We paid a lot of money for a software consultant once to produce an encryption library in .Net (packaging things, not inventing algorithms) and although he was clearly confident and reasonably competent, he wasn't able to produce it in 2 months. Once he left, I did it personally in 2 weeks on top of my CTO role.

If we had planned this better, we would have only recruited someone with experience with the specific issues we had around DI and .Net encryption and it might have gone a whole lot better.

Every developer should do a short stint (a year or two) outside development. It doesn’t matter whether support, professional services, consulting, marketing, or sales. They will get better appreciation for the product they build and support system surrounding those products that make or break the product.
For me, there is something magical about having retail work experience. That special blend of sales and customer service combined with consumers of minimal patience...
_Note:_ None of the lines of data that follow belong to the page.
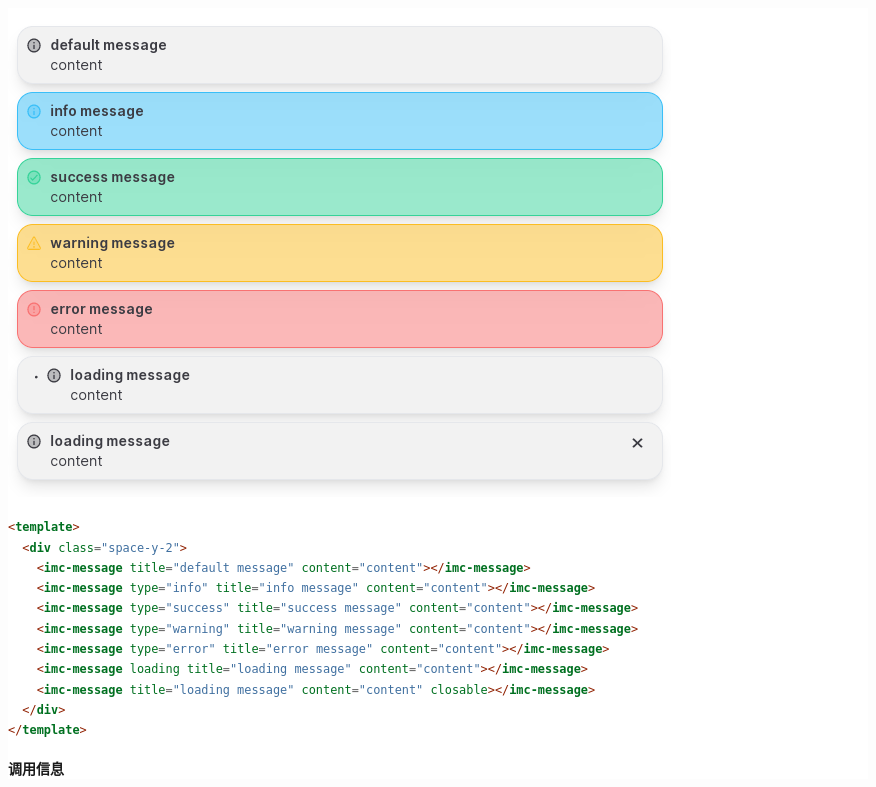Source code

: ![](img/信息样式.png)

```html
<template>
  <div class="space-y-2">
    <imc-message title="default message" content="content"></imc-message>
    <imc-message type="info" title="info message" content="content"></imc-message>
    <imc-message type="success" title="success message" content="content"></imc-message>
    <imc-message type="warning" title="warning message" content="content"></imc-message>
    <imc-message type="error" title="error message" content="content"></imc-message>
    <imc-message loading title="loading message" content="content"></imc-message>
    <imc-message title="loading message" content="content" closable></imc-message>
  </div>
</template>
```

#### 调用信息
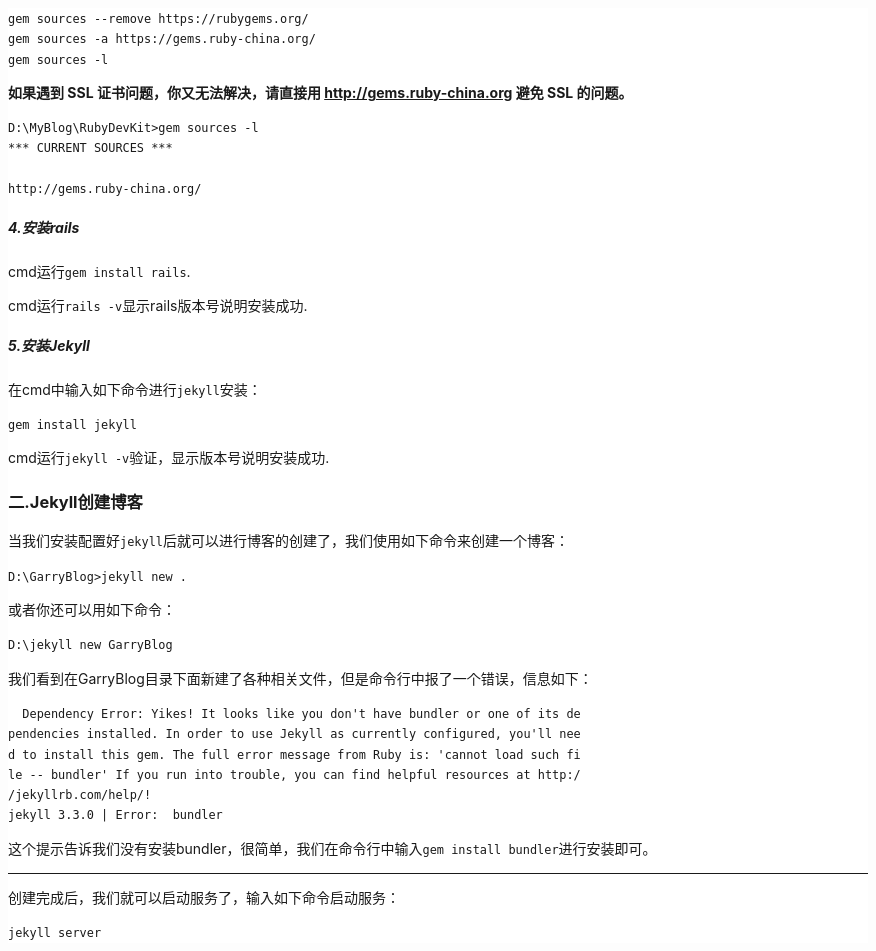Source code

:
 ```
gem sources --remove https://rubygems.org/
gem sources -a https://gems.ruby-china.org/
gem sources -l
```

**如果遇到 SSL 证书问题，你又无法解决，请直接用 http://gems.ruby-china.org 避免 SSL 的问题。**

```
D:\MyBlog\RubyDevKit>gem sources -l
*** CURRENT SOURCES ***

http://gems.ruby-china.org/
```

##### 4.安装rails
cmd运行`gem install rails`.

cmd运行`rails -v`显示rails版本号说明安装成功.

##### 5.安装Jekyll
在cmd中输入如下命令进行`jekyll`安装：

```
gem install jekyll
```

cmd运行`jekyll -v`验证，显示版本号说明安装成功.

### 二.Jekyll创建博客
当我们安装配置好`jekyll`后就可以进行博客的创建了，我们使用如下命令来创建一个博客：

```
D:\GarryBlog>jekyll new .
```

或者你还可以用如下命令：

```
D:\jekyll new GarryBlog
```

我们看到在GarryBlog目录下面新建了各种相关文件，但是命令行中报了一个错误，信息如下：

```
  Dependency Error: Yikes! It looks like you don't have bundler or one of its de
pendencies installed. In order to use Jekyll as currently configured, you'll nee
d to install this gem. The full error message from Ruby is: 'cannot load such fi
le -- bundler' If you run into trouble, you can find helpful resources at http:/
/jekyllrb.com/help/!
jekyll 3.3.0 | Error:  bundler
```

这个提示告诉我们没有安装bundler，很简单，我们在命令行中输入`gem install bundler`进行安装即可。

--  --  --

创建完成后，我们就可以启动服务了，输入如下命令启动服务：

```
jekyll server
```
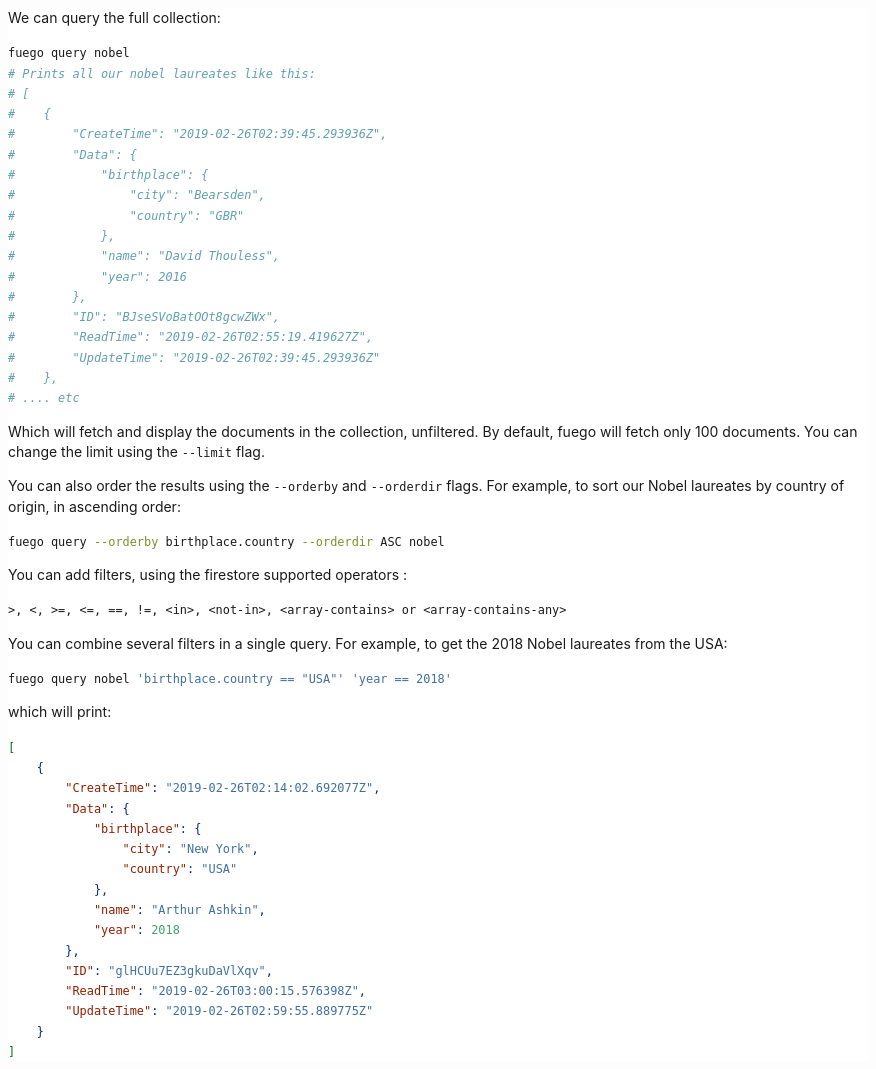 We can query the full collection:

```sh
fuego query nobel
# Prints all our nobel laureates like this:
# [
#    {
#        "CreateTime": "2019-02-26T02:39:45.293936Z",
#        "Data": {
#            "birthplace": {
#                "city": "Bearsden",
#                "country": "GBR"
#            },
#            "name": "David Thouless",
#            "year": 2016
#        },
#        "ID": "BJseSVoBatOOt8gcwZWx",
#        "ReadTime": "2019-02-26T02:55:19.419627Z",
#        "UpdateTime": "2019-02-26T02:39:45.293936Z"
#    },
# .... etc
```

Which will fetch and display the documents in the collection, unfiltered. By default, fuego will fetch only 100 documents. You can change the limit using the ```--limit``` flag.

You can also order the results using the ```--orderby``` and ```--orderdir```
flags. For example, to sort our Nobel laureates by country of origin, in
ascending order:

```sh
fuego query --orderby birthplace.country --orderdir ASC nobel
```

You can add filters, using the firestore supported operators :

```
>, <, >=, <=, ==, !=, <in>, <not-in>, <array-contains> or <array-contains-any>
```

You can combine several filters in a
single query. For example, to get the 2018 Nobel laureates from the USA:

```sh
fuego query nobel 'birthplace.country == "USA"' 'year == 2018'
```

which will print:

```json
[
    {
        "CreateTime": "2019-02-26T02:14:02.692077Z",
        "Data": {
            "birthplace": {
                "city": "New York",
                "country": "USA"
            },
            "name": "Arthur Ashkin",
            "year": 2018
        },
        "ID": "glHCUu7EZ3gkuDaVlXqv",
        "ReadTime": "2019-02-26T03:00:15.576398Z",
        "UpdateTime": "2019-02-26T02:59:55.889775Z"
    }
]

```

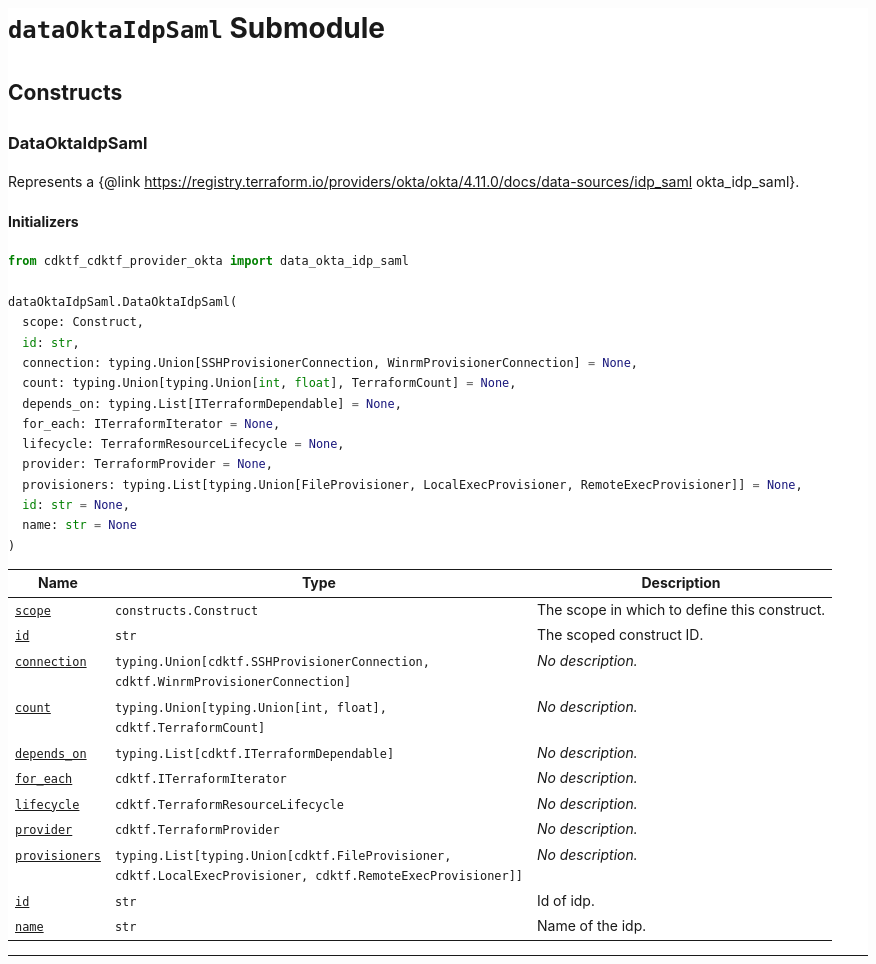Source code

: # `dataOktaIdpSaml` Submodule <a name="`dataOktaIdpSaml` Submodule" id="@cdktf/provider-okta.dataOktaIdpSaml"></a>

## Constructs <a name="Constructs" id="Constructs"></a>

### DataOktaIdpSaml <a name="DataOktaIdpSaml" id="@cdktf/provider-okta.dataOktaIdpSaml.DataOktaIdpSaml"></a>

Represents a {@link https://registry.terraform.io/providers/okta/okta/4.11.0/docs/data-sources/idp_saml okta_idp_saml}.

#### Initializers <a name="Initializers" id="@cdktf/provider-okta.dataOktaIdpSaml.DataOktaIdpSaml.Initializer"></a>

```python
from cdktf_cdktf_provider_okta import data_okta_idp_saml

dataOktaIdpSaml.DataOktaIdpSaml(
  scope: Construct,
  id: str,
  connection: typing.Union[SSHProvisionerConnection, WinrmProvisionerConnection] = None,
  count: typing.Union[typing.Union[int, float], TerraformCount] = None,
  depends_on: typing.List[ITerraformDependable] = None,
  for_each: ITerraformIterator = None,
  lifecycle: TerraformResourceLifecycle = None,
  provider: TerraformProvider = None,
  provisioners: typing.List[typing.Union[FileProvisioner, LocalExecProvisioner, RemoteExecProvisioner]] = None,
  id: str = None,
  name: str = None
)
```

| **Name** | **Type** | **Description** |
| --- | --- | --- |
| <code><a href="#@cdktf/provider-okta.dataOktaIdpSaml.DataOktaIdpSaml.Initializer.parameter.scope">scope</a></code> | <code>constructs.Construct</code> | The scope in which to define this construct. |
| <code><a href="#@cdktf/provider-okta.dataOktaIdpSaml.DataOktaIdpSaml.Initializer.parameter.id">id</a></code> | <code>str</code> | The scoped construct ID. |
| <code><a href="#@cdktf/provider-okta.dataOktaIdpSaml.DataOktaIdpSaml.Initializer.parameter.connection">connection</a></code> | <code>typing.Union[cdktf.SSHProvisionerConnection, cdktf.WinrmProvisionerConnection]</code> | *No description.* |
| <code><a href="#@cdktf/provider-okta.dataOktaIdpSaml.DataOktaIdpSaml.Initializer.parameter.count">count</a></code> | <code>typing.Union[typing.Union[int, float], cdktf.TerraformCount]</code> | *No description.* |
| <code><a href="#@cdktf/provider-okta.dataOktaIdpSaml.DataOktaIdpSaml.Initializer.parameter.dependsOn">depends_on</a></code> | <code>typing.List[cdktf.ITerraformDependable]</code> | *No description.* |
| <code><a href="#@cdktf/provider-okta.dataOktaIdpSaml.DataOktaIdpSaml.Initializer.parameter.forEach">for_each</a></code> | <code>cdktf.ITerraformIterator</code> | *No description.* |
| <code><a href="#@cdktf/provider-okta.dataOktaIdpSaml.DataOktaIdpSaml.Initializer.parameter.lifecycle">lifecycle</a></code> | <code>cdktf.TerraformResourceLifecycle</code> | *No description.* |
| <code><a href="#@cdktf/provider-okta.dataOktaIdpSaml.DataOktaIdpSaml.Initializer.parameter.provider">provider</a></code> | <code>cdktf.TerraformProvider</code> | *No description.* |
| <code><a href="#@cdktf/provider-okta.dataOktaIdpSaml.DataOktaIdpSaml.Initializer.parameter.provisioners">provisioners</a></code> | <code>typing.List[typing.Union[cdktf.FileProvisioner, cdktf.LocalExecProvisioner, cdktf.RemoteExecProvisioner]]</code> | *No description.* |
| <code><a href="#@cdktf/provider-okta.dataOktaIdpSaml.DataOktaIdpSaml.Initializer.parameter.id">id</a></code> | <code>str</code> | Id of idp. |
| <code><a href="#@cdktf/provider-okta.dataOktaIdpSaml.DataOktaIdpSaml.Initializer.parameter.name">name</a></code> | <code>str</code> | Name of the idp. |

---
Understanding that good customer service necessitates sacrifice and compromise is at the core of it for me.

Happy customers are the most important thing for a business. Nothing else matters as long as you have strong advocates in your market.

In pursuit of happy customers, you have to be willing to discard or compromise on all of your technical principles. Certainly, dont let the customer cut themselves on a sharp edge without warning them first. But, if they absolutely insist on a certain path, just give it to them. They are paying you money, correct? Clear exceptions to this would be ethical violations (i.e. plaintext pw storage for a public-facing app), but that should really be the only line you wont consider crossing.

> I’m not talking about becoming one of those contractors who are billed out by their companies as “consultants” but are really just serial hired hands.

Even doing that is incredibly educational!

I spent about six years of my career at consulting firms like this. Both were a bit more than body shops, though - they sold themselves on their ability to actually deliver projects, and teach clients to do the same. I spent those years being parachuted into complex, dysfunctional, ill-equipped organisations, and trying to work out what in that environment worked, and how to Macgyver it together into a project which worked.

I don't want to do it ever again, though.

Lol. You drank that KoolAid

> parachuted into complex, dysfunctional, ill-equipped organisations, and trying to work out what in that environment worked, and how to Macgyver

parachuted, macgyver.

An overinflated sense of importance and worth is the only common characteristic of consultants.

0 chance you understood the business or tech r challenges before suggesting whatever tech du jour you were last exposed to as the True Answer© before disappearing out of sight before the duct tape starts to break away.

I never once suggested a technology as a solution to a problem. I spent a lot of time trying to convince clients that technology was not going to solve their problems.

Sounds like you would really benefit from spending some time doing consulting.